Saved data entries
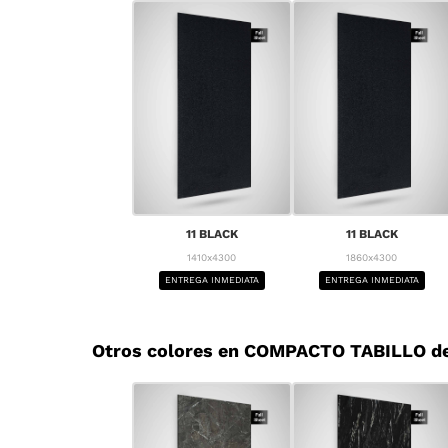
11 BLACK
11 BLACK
1410x4300
1860x4300
ENTREGA INMEDIATA
ENTREGA INMEDIATA
Otros colores en COMPACTO TABILLO d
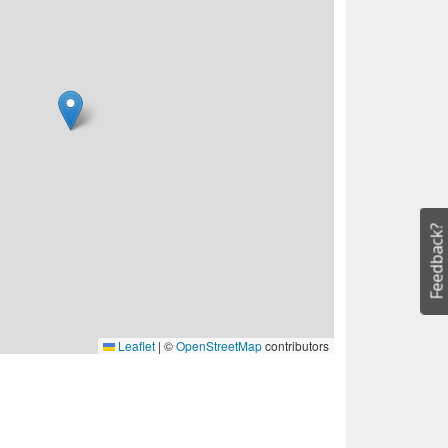
Feedback?
Leaflet
|
©
OpenStreetMap
contributors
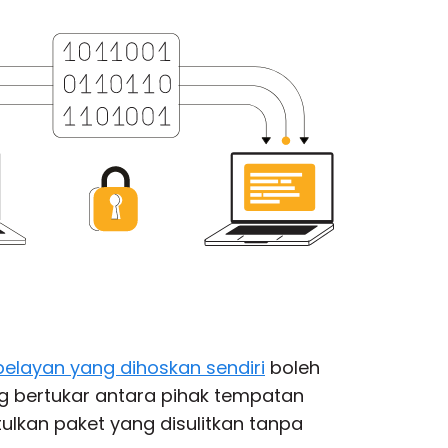
pelayan yang dihoskan sendiri
boleh
bertukar antara pihak tempatan
lkan paket yang disulitkan tanpa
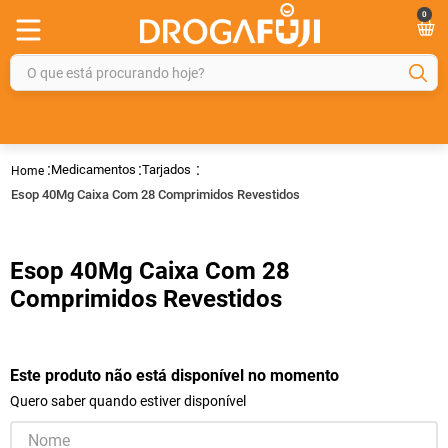
0
O que está procurando hoje?
TERMOS MAIS BUSCADOS
1
º
fralda
Medicamentos
Tarjados
2
º
gelmax
Esop 40Mg Caixa Com 28 Comprimidos Revestidos
3
º
mounjaro
4
º
rosuvastatina 20mg
Esop 40Mg Caixa Com 28
5
º
protetor solar
Comprimidos Revestidos
6
º
shampoo
7
º
dipirona
Este produto não está disponível no momento
8
º
fraldas geriátricas
Quero saber quando estiver disponível
9
º
sveda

● **Exercise directions**:
What lines above mention "Comprimidos"? Copy each one.

● **Exercise solution**:
Esop 40Mg Caixa Com 28 Comprimidos Revestidos
Comprimidos Revestidos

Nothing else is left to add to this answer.